« Ibengunu Ô Dimbu » 2026 :  l’Olympiade citoyenne pour magnifier le vivre-ensemble dans la Nyanga (sud du Gabon)

Du 1er au 22 août 2026, la province de la Nyanga ne se contentera pas de faire du sport,  elle va faire société. Lors d’une conférence de presse aux allures d’appel au rassemblement, les organisateurs ont lancé la 4ème édition d’« Ibengunu Ô Dimbu », qui est un événement apolitique d’une ambition rare, fusionnant ferveur sportive, émancipation féminine et résistance culturelle.

L’évènement culturel  estival qui se déroulera  dans cette province sud-ouest du Gabon, constitue une rencontre conviviale  entre jeunesse et adultes. Derrière la traduction littérale du terme « Ibengunu Ô Dimbu », qui veut dire « retrouvailles au village » se cache désormais une machine de cohésion sociale d’une redoutable efficacité.

Portée par le Collectif des cadres de la Nyanga (2CN) et soutenue par un tissu d’entreprises privées, cette 4ème édition s’annonce comme le point d’orgue de l’année 2026. Forte d’un héritage probant,  plus de 500 athlètes et des milliers de spectateurs lors des éditions précédentes, l’organisation a décidé de changer de dimension. L’objectif n’est plus seulement de divertir, mais de bâtir.

Le maillage d’un territoire par le sport comme langage universel

Le coup de force de cette édition réside d’abord dans son envergure géographique. Pendant trois semaines, la flamme d’Ibengunu Ô Dimbu traversera l’intégralité de la province, unissant les six départements : la Basse Banio (Mayumba), la Haute Banio (Ndindi), la Douigny (Moabi), la Doutsila (Mabanda), Mongo (Moulengui-Binza) et Mougoutsi (Tchibanga).

Sur les terrains de football, de basketball, de volleyball et les pistes d’athlétisme, c’est une jeunesse entière qui est appelée à s’exprimer. Mais les organisateurs l’ont rappelé avec force : la compétition n’est qu’un prétexte. Le sport est ici pensé comme un outil de développement, de détection de talents et d’éducation à l’excellence.

Une approche analytique qui tranche avec les événements sportifs traditionnels, souvent déconnectés des réalités sociales locales, sur l’inclusion et la professionnalisation. Si le discours d’ouverture a captivé, c’est par les innovations majeures annoncées pour 2026, prouvant que l’événement a su écouter les dynamiques de son temps, l’offensive du sport féminin : Fini le sport conjugué uniquement au masculin.

La création d’un mini-tournoi féminin de football et de volleyball est un acte d’engagement fort. C’est la reconnaissance claire que l’unité d’une province nécessite l’implication active et valorisée de ses filles. Il sera question également de la transmission des compétences. En marge de la sueur et des médailles, l’événement se mue en académie.

Des ateliers de formation pour jeunes entraîneurs et arbitres seront dispensés sous l’égide de la FEGAFOOT. Une manière de pérenniser les acquis et de laisser un héritage professionnel concret aux jeunes de la région.

Le Bouclier Culturel Nynois

L’autre volet, peut-être le plus crucial de cette rencontre citoyenne, est son combat contre l’acculturation. Dans un monde globalisé où les identités locales s’effritent, « Ibengunu Ô Dimbu » dresse un bouclier audacieux à travers son « festival culturel des peuples du Sud ». L’organisation fait le pari audacieux des « ateliers de langues ».
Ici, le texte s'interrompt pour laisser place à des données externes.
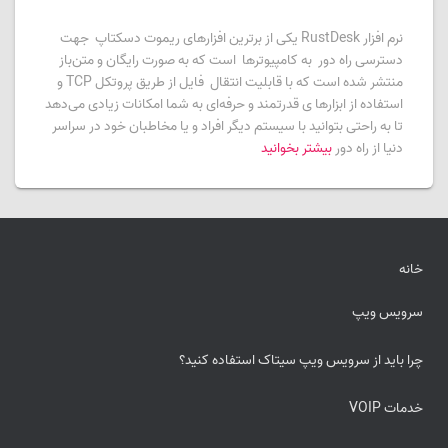
نرم افزار RustDesk یکی از برترین افزارهای ریموت دسکتاپ جهت
دسترسی راه دور به کامپیوترها است که به صورت رایگان و متن‌باز
منتشر شده است که با قابلیت انتقال فایل از طریق پروتکل TCP و
استفاده از ابزارها ی قدرتمند و حرفه‌ای به شما امکانات زیادی می‌دهد
تا به راحتی بتوانید با سیستم دیگر افراد و یا مخاطبان خود در سراسر
دنیا از راه دور
بیشتر بخوانید
خانه
سرویس ویپ
چرا باید از سرویس ویپ سیتاک استفاده کنید؟
خدمات VOIP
Les jeunes participants ne viendront pas seulement affûter leurs réflexes physiques, mais aussi renouer avec la musicalité du Punu, du Lumbu et du Vili. Le fait d’y associer l’apprentissage de l’anglais démontre une vision lucide : celle d’une jeunesse nynoise profondément enracinée dans ses traditions, mais parfaitement armée pour affronter le monde moderne.

Ce projet ne pourrait éclore sans un socle solide. La longue liste des partenaires (Direct Services, 2HE, TransAkanda, GFEC, KM BTP), associés aux institutions locales (Mairie de Tchibanga, Directions Provinciales) et aux mécènes, prouve que la démarche apolitique du 2CN séduit et rassure.

En conviant la presse et en appelant à la mobilisation générale, le comité d’organisation a lancé un défi : celui de prouver que la province de la Nyanga peut être un laboratoire de réussite citoyenne. « Ibengunu Ô Dimbu » n’est décidément plus un simple tournoi. C’est le pouls d’un peuple qui a choisi l’unité, la culture et l’excellence pour écrire son avenir. Les athlètes sont dans les starting-blocks ; à la population, désormais, de transformer l’essai.